WORK ITEM:
Copy exactly the stretch of data below from the line with "Right hand at" through the line with "pinky tip: (516, 239)", including both of those lines.

DATA TO EXAMINE:
● ● ●

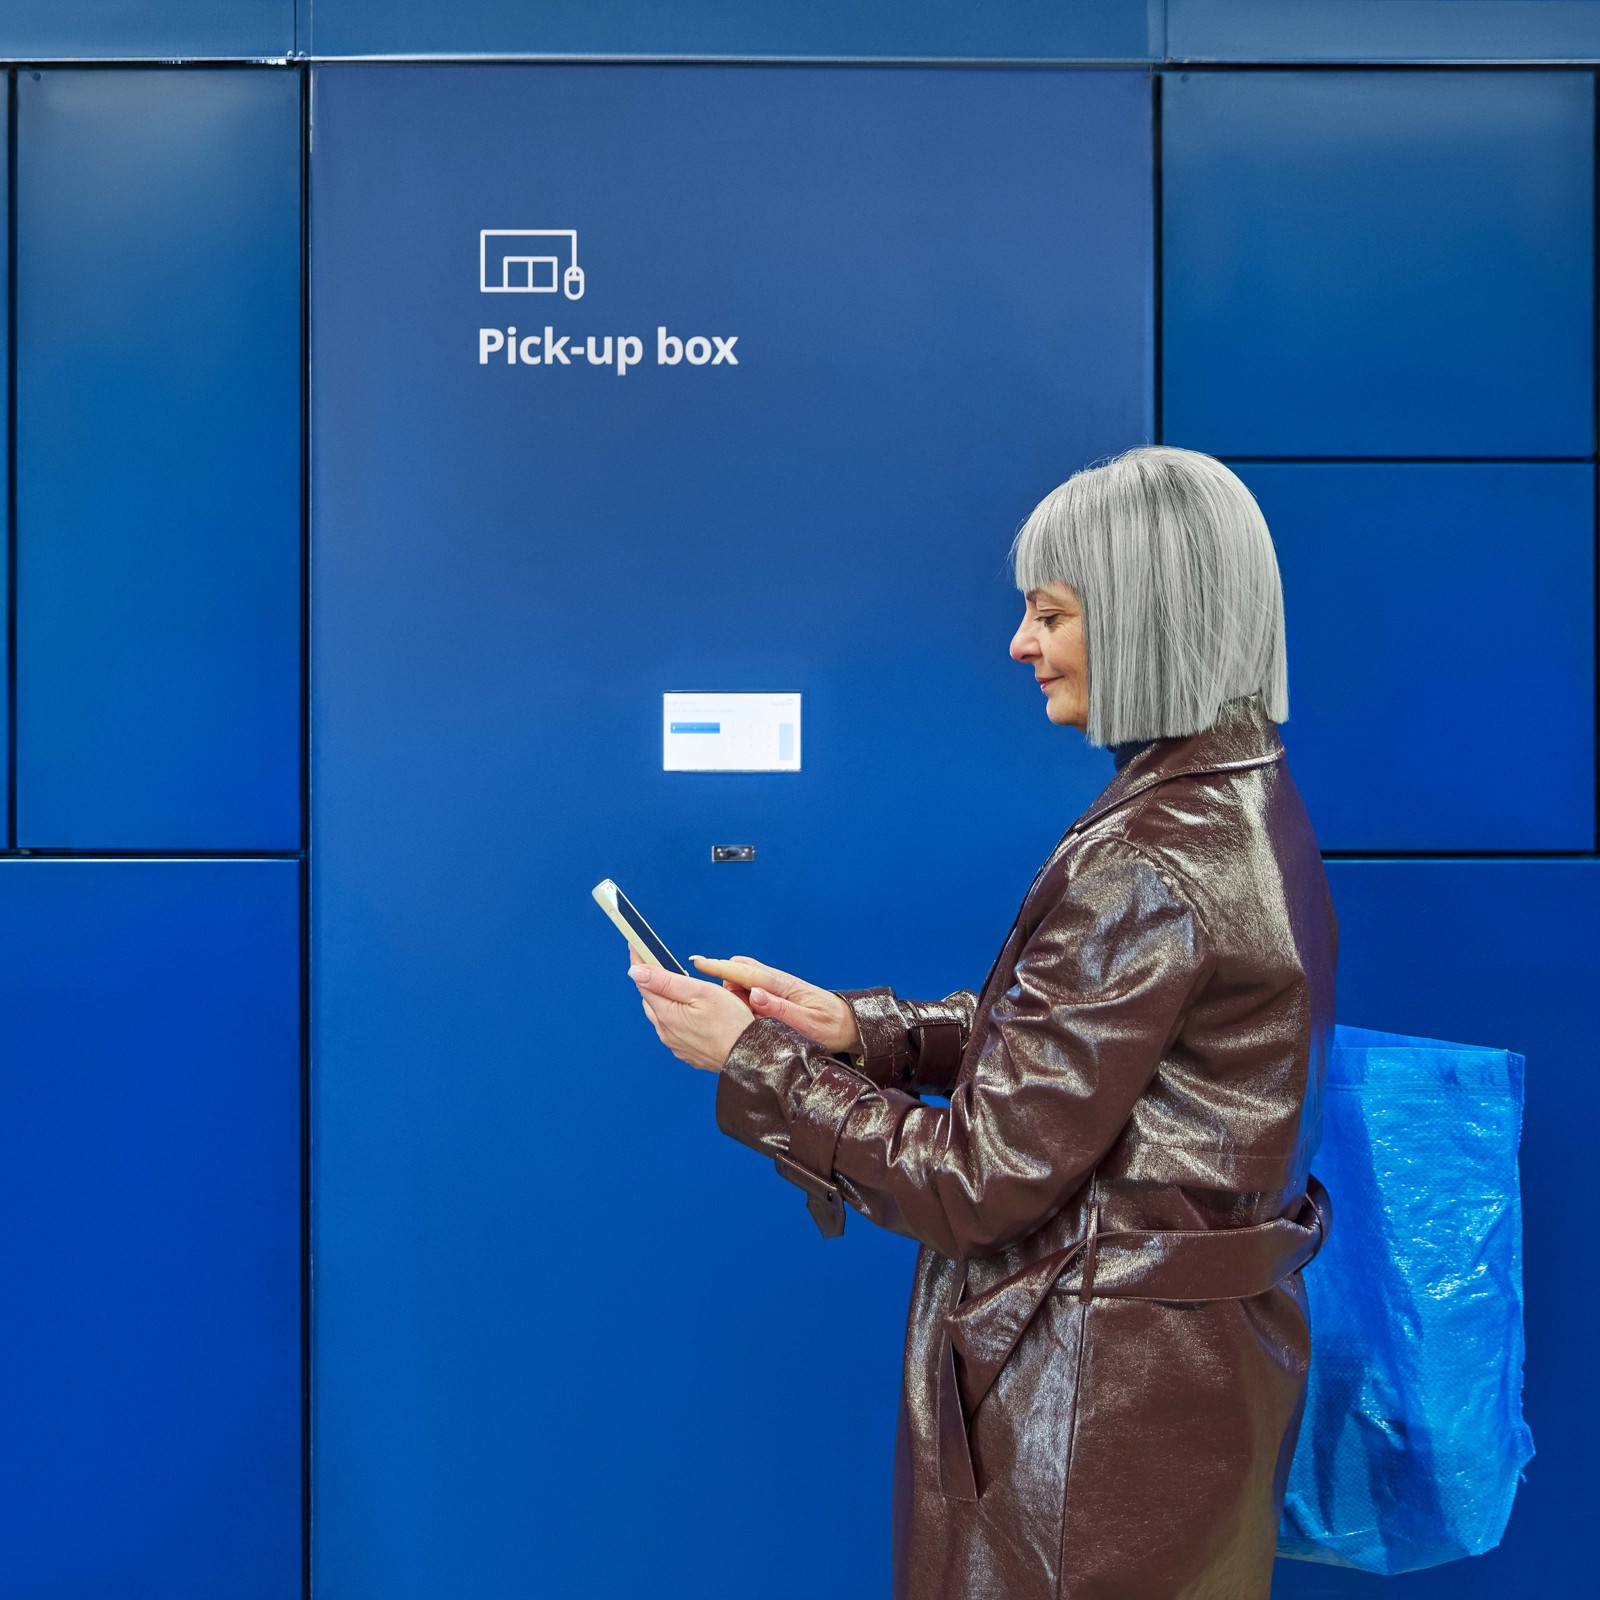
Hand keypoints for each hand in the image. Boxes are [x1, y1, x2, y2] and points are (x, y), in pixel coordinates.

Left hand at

● ● ●

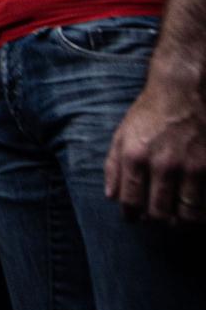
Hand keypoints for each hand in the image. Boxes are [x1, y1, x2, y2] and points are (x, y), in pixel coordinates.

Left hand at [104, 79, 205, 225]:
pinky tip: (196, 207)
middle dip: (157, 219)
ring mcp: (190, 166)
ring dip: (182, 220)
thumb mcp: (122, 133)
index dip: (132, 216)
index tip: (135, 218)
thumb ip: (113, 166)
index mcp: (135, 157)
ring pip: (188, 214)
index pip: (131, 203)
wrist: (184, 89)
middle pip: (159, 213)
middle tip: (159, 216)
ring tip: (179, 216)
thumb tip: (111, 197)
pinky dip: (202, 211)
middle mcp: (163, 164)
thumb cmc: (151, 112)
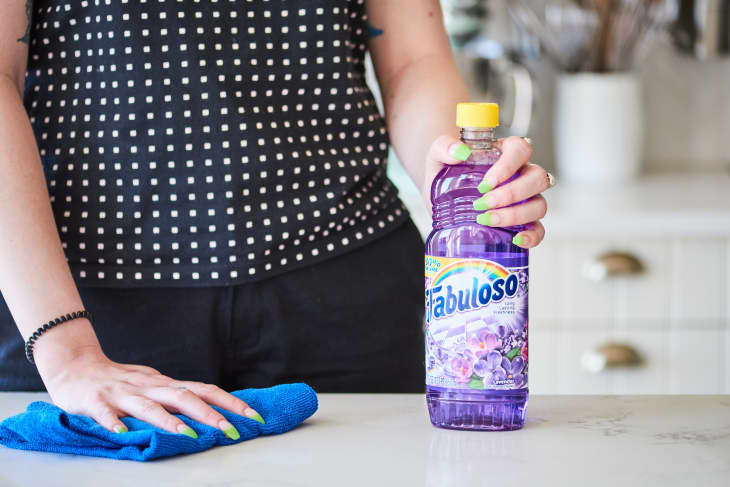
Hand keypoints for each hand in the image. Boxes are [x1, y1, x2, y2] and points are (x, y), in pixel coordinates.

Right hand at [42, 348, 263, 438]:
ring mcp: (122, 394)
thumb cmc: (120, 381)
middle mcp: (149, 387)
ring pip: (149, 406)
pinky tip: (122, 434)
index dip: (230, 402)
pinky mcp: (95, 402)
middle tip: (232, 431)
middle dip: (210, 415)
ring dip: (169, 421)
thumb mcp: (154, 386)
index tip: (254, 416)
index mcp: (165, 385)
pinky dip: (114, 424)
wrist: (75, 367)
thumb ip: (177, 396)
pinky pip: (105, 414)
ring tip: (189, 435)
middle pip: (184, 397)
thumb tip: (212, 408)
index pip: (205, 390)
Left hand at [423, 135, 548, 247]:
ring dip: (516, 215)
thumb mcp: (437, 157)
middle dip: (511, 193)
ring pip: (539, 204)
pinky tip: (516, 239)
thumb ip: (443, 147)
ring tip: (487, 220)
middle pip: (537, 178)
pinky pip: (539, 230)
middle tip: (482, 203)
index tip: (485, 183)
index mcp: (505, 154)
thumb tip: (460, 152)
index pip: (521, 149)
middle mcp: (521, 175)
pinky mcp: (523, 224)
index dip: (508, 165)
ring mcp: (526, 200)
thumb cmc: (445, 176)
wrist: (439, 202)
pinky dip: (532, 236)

● ● ●

SOLUTION TO THIS TASK:
Right hand at [42, 348, 263, 438]:
ring mcp: (122, 394)
thumb cmc: (120, 381)
middle mcp: (149, 387)
ring pip: (149, 406)
pinky tip: (122, 434)
index dip: (230, 402)
pinky mcp: (95, 402)
middle tip: (232, 431)
middle dip: (210, 415)
ring dip: (169, 421)
thumb mcp: (154, 386)
index tip: (254, 416)
index mcp: (165, 385)
pinky dip: (114, 424)
wrist: (75, 367)
thumb ip: (177, 396)
pinky pip: (105, 414)
ring tip: (189, 435)
middle pip: (184, 397)
thumb tip: (212, 408)
index pip: (205, 390)
Left hand at [423, 135, 548, 247]:
ring dip: (516, 215)
thumb mcp: (437, 157)
middle dip: (511, 193)
ring pip: (539, 204)
pinky tip: (516, 239)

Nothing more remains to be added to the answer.